> [WORK REQUEST]:
Print each entry as it appears. Images stay out of the copy.

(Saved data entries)

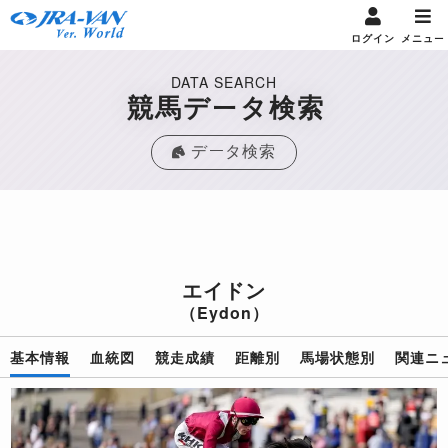
ログイン
メニュー
DATA SEARCH
競馬データ検索
データ検索
エイドン
（Eydon）
基本情報
血統図
競走成績
距離別
馬場状態別
関連ニ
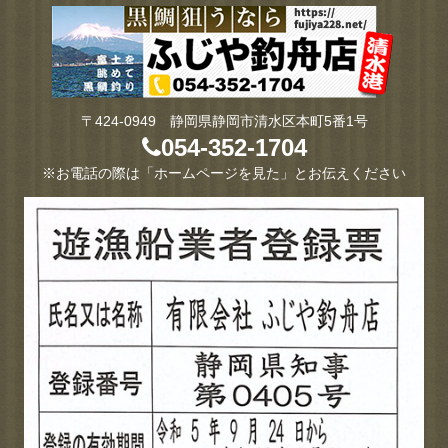
〒424-0949 静岡県静岡市清水区本町5番1号
054-352-1704
※お電話の際は「ホームページを見た」とお伝えください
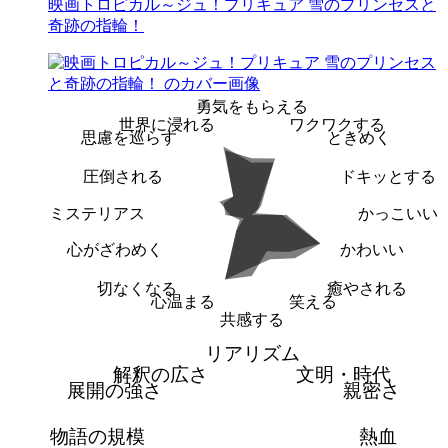
映画トロピカル～ジュ！プリキュア 雪のプリンセスと
奇跡の指輪！
勇気をもらえる
世界に浸れる
ワクワクする
思慮を巡らす
ときめく
圧倒される
ドキッとする
ミステリアス
かっこいい
心がざわめく
かわいい
切なくなる
癒やされる
心温まる
笑える
共感する
リアリズム
解釈の広さ
文明・時代
展開の強さ
親密さ
物語の規模
熱血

> [THE COMPLETED TASK]:
ログイン
メニュー
DATA SEARCH
競馬データ検索
データ検索
エイドン
（Eydon）
基本情報
血統図
競走成績
距離別
馬場状態別
関連ニ
〒424-0949 静岡県静岡市清水区本町5番1号
054-352-1704
※お電話の際は「ホームページを見た」とお伝えください
映画トロピカル～ジュ！プリキュア 雪のプリンセスと
奇跡の指輪！
勇気をもらえる
世界に浸れる
ワクワクする
思慮を巡らす
ときめく
圧倒される
ドキッとする
ミステリアス
かっこいい
心がざわめく
かわいい
切なくなる
癒やされる
心温まる
笑える
共感する
リアリズム
解釈の広さ
文明・時代
展開の強さ
親密さ
物語の規模
熱血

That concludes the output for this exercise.